Krankenkasse muss bei lebensbedrohlichen Zuständen Betreuung rund um die Uhr leisten
BSG, Urteil vom 10.11.2005 - Az: B 3 KR 38/04 R

Streitig ist der Umfang der Bewilligung von Behandlungspflege in Form der häuslichen Krankenpflege (§ 37 SGB V).

Der 1982 geborene Kläger, der als zweiter Zwilling geboren wurde, erlitt nach seiner Geburt einen Herz- und Atemstillstand und ist seitdem schwerstbehindert. Es besteht eine ausgeprägte frühkindliche Hirnschädigung mit Tetraspastik, Bewegungs-, Schluck- und Sprachunfähigkeit. Ferner liegt ein therapieresistentes Anfallsleiden vor mit wechselnder Häufigkeit und Schwere der Anfälle, deren Auftreten nicht vorhersehbar ist. Nach ärztlicher Auskunft ist aufgrund der Schwere der Gesamterkrankung die ständige Überwachung durch eine Pflegekraft erforderlich, um bei entsprechendem Anlass (Verschlechterungen der Atmungsfunktion, Krampfanfälle) sofort eingreifen zu können.

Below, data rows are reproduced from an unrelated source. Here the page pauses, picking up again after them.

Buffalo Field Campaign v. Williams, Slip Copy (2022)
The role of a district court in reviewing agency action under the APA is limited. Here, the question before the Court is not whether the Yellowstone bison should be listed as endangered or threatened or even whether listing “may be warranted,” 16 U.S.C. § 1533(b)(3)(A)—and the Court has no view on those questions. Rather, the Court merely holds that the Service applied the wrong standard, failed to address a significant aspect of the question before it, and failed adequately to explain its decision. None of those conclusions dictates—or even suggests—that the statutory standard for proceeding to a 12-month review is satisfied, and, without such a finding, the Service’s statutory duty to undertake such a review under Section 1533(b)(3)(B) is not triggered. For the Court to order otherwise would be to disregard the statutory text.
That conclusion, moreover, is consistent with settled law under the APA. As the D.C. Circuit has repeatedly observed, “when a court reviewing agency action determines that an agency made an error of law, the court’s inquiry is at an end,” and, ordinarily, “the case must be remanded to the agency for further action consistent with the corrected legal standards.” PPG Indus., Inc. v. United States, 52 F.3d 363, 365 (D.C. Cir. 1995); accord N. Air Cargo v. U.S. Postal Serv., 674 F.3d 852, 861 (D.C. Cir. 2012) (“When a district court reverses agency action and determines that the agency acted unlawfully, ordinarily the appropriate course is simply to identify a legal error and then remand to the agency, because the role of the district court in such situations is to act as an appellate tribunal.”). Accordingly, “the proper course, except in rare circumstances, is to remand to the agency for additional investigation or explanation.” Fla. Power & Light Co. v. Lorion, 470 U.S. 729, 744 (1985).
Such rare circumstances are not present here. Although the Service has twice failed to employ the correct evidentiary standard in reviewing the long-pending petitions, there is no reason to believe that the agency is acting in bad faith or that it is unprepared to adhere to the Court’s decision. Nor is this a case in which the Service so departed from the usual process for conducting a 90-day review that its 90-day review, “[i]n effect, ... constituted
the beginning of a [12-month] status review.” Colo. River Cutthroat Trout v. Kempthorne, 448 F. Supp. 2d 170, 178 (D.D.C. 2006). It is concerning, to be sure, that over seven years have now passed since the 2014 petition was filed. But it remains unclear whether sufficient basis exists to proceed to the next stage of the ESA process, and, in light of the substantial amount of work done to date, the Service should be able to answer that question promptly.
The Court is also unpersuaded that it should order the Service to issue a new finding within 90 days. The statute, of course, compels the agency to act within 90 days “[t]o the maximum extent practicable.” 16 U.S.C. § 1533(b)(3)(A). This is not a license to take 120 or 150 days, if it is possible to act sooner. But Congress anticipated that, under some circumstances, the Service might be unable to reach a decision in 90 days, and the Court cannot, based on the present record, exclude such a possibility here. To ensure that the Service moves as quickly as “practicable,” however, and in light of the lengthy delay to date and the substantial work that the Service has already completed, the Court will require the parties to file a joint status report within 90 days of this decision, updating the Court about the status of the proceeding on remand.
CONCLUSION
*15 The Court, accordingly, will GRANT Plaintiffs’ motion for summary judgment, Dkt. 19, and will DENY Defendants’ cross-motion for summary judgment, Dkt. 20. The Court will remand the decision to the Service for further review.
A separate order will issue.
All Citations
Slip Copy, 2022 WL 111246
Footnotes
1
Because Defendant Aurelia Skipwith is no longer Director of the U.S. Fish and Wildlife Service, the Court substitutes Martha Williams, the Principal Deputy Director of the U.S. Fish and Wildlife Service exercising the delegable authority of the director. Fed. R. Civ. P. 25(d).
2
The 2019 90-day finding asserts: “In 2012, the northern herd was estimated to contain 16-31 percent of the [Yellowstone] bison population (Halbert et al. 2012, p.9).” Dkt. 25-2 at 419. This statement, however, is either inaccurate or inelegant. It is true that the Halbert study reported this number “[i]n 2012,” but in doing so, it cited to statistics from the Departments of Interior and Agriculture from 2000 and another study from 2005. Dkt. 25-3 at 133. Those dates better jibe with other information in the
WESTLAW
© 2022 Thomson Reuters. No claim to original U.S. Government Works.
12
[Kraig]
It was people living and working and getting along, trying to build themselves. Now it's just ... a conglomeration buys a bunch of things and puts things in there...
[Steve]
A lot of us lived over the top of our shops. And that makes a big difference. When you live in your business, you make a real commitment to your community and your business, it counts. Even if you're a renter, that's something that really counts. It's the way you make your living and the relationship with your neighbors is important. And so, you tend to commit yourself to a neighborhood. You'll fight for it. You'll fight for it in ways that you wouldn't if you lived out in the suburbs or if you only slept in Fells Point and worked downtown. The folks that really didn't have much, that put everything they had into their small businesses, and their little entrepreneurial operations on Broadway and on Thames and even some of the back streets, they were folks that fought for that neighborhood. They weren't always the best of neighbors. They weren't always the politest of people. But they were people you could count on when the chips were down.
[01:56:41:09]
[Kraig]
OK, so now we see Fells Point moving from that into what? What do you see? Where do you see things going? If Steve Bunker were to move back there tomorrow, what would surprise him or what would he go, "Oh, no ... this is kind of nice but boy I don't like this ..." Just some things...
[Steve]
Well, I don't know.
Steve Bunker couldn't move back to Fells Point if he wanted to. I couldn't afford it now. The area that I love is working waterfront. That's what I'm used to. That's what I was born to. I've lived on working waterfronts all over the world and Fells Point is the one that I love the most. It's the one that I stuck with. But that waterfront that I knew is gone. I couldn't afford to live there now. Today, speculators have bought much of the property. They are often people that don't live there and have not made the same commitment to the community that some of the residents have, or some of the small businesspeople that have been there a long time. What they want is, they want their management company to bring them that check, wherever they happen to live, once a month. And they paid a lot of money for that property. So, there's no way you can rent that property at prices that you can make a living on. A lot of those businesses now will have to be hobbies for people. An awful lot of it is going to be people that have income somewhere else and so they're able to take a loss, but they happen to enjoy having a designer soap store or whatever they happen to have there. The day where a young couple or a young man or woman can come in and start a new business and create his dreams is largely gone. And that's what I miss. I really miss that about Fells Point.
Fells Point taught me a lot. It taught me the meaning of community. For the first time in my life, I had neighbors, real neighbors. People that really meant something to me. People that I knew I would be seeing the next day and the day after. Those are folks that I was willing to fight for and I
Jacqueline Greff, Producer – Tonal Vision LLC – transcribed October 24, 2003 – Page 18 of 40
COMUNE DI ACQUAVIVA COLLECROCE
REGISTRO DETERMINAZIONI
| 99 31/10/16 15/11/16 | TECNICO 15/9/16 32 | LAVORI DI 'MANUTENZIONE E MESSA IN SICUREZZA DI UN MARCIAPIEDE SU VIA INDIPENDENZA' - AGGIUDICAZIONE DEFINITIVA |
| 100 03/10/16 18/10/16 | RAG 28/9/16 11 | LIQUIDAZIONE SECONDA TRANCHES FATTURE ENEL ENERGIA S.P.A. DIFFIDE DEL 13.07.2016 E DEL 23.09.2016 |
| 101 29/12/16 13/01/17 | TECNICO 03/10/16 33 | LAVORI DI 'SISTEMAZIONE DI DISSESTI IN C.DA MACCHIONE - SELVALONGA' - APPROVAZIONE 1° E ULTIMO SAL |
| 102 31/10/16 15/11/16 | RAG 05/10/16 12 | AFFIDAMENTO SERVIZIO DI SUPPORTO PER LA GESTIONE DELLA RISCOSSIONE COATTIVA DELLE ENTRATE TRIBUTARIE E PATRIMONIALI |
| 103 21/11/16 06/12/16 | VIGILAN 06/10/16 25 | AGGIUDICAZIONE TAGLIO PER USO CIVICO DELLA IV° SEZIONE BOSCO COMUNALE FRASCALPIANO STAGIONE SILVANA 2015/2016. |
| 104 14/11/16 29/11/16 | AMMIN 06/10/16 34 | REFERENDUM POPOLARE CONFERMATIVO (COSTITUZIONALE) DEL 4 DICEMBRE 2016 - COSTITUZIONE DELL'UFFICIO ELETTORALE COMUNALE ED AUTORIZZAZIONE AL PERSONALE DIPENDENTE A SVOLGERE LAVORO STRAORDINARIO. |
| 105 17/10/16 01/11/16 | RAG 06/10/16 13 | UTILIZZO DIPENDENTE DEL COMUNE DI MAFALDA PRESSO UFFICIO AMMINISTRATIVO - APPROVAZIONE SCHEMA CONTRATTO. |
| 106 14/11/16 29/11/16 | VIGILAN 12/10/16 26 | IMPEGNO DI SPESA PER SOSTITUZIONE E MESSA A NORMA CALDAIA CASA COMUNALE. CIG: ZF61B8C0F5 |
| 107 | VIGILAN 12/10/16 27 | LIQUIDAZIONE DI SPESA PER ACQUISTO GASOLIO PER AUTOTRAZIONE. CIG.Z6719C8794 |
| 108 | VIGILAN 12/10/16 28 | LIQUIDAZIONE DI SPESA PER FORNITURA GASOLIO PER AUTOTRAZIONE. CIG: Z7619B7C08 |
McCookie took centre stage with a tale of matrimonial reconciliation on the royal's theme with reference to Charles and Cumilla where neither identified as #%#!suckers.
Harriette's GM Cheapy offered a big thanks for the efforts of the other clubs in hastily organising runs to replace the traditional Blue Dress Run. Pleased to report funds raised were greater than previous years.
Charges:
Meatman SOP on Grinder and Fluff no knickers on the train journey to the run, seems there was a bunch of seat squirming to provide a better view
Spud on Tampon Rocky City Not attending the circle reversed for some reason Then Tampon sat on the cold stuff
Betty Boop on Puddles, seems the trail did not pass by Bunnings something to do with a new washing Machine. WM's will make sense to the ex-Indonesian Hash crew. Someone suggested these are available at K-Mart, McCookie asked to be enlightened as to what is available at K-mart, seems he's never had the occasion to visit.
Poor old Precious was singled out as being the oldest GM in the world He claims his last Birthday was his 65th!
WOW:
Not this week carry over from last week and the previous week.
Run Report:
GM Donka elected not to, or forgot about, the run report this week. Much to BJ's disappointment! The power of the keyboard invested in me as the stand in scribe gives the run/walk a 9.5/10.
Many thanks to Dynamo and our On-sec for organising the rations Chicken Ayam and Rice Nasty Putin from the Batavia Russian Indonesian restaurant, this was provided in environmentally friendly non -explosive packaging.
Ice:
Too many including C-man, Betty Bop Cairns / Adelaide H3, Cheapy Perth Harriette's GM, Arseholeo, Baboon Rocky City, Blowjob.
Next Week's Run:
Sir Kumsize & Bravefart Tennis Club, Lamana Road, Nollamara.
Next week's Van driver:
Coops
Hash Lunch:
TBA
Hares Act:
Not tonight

Die Behandlungspflege wird im Wesentlichen von seiner Mutter, einer Krankenschwester, sichergestellt. Daneben erhält der Kläger Leistungen aus der Pflegeversicherung nach der Stufe III als Sachleistung. Bei den Krampfanfällen handelt es sich um eine große Anzahl mit akuter Atemnot, aber auch um rezidivierend multifokal ausgelöste Streckkrämpfe einzelner Extremitäten oder der Atmungs- und Schluckmuskulatur. Sowohl durch die Verschleimung der Atemwege als auch durch die zerebralen Krampfanfälle kann es zu akut bedrohlichen Erstickungsanfällen kommen. Diese Zustände sind prinzipiell nicht vorhersehbar. Die Anfälle sollen nach Möglichkeit unterbrochen werden, bevor es zur Generalisierung kommt.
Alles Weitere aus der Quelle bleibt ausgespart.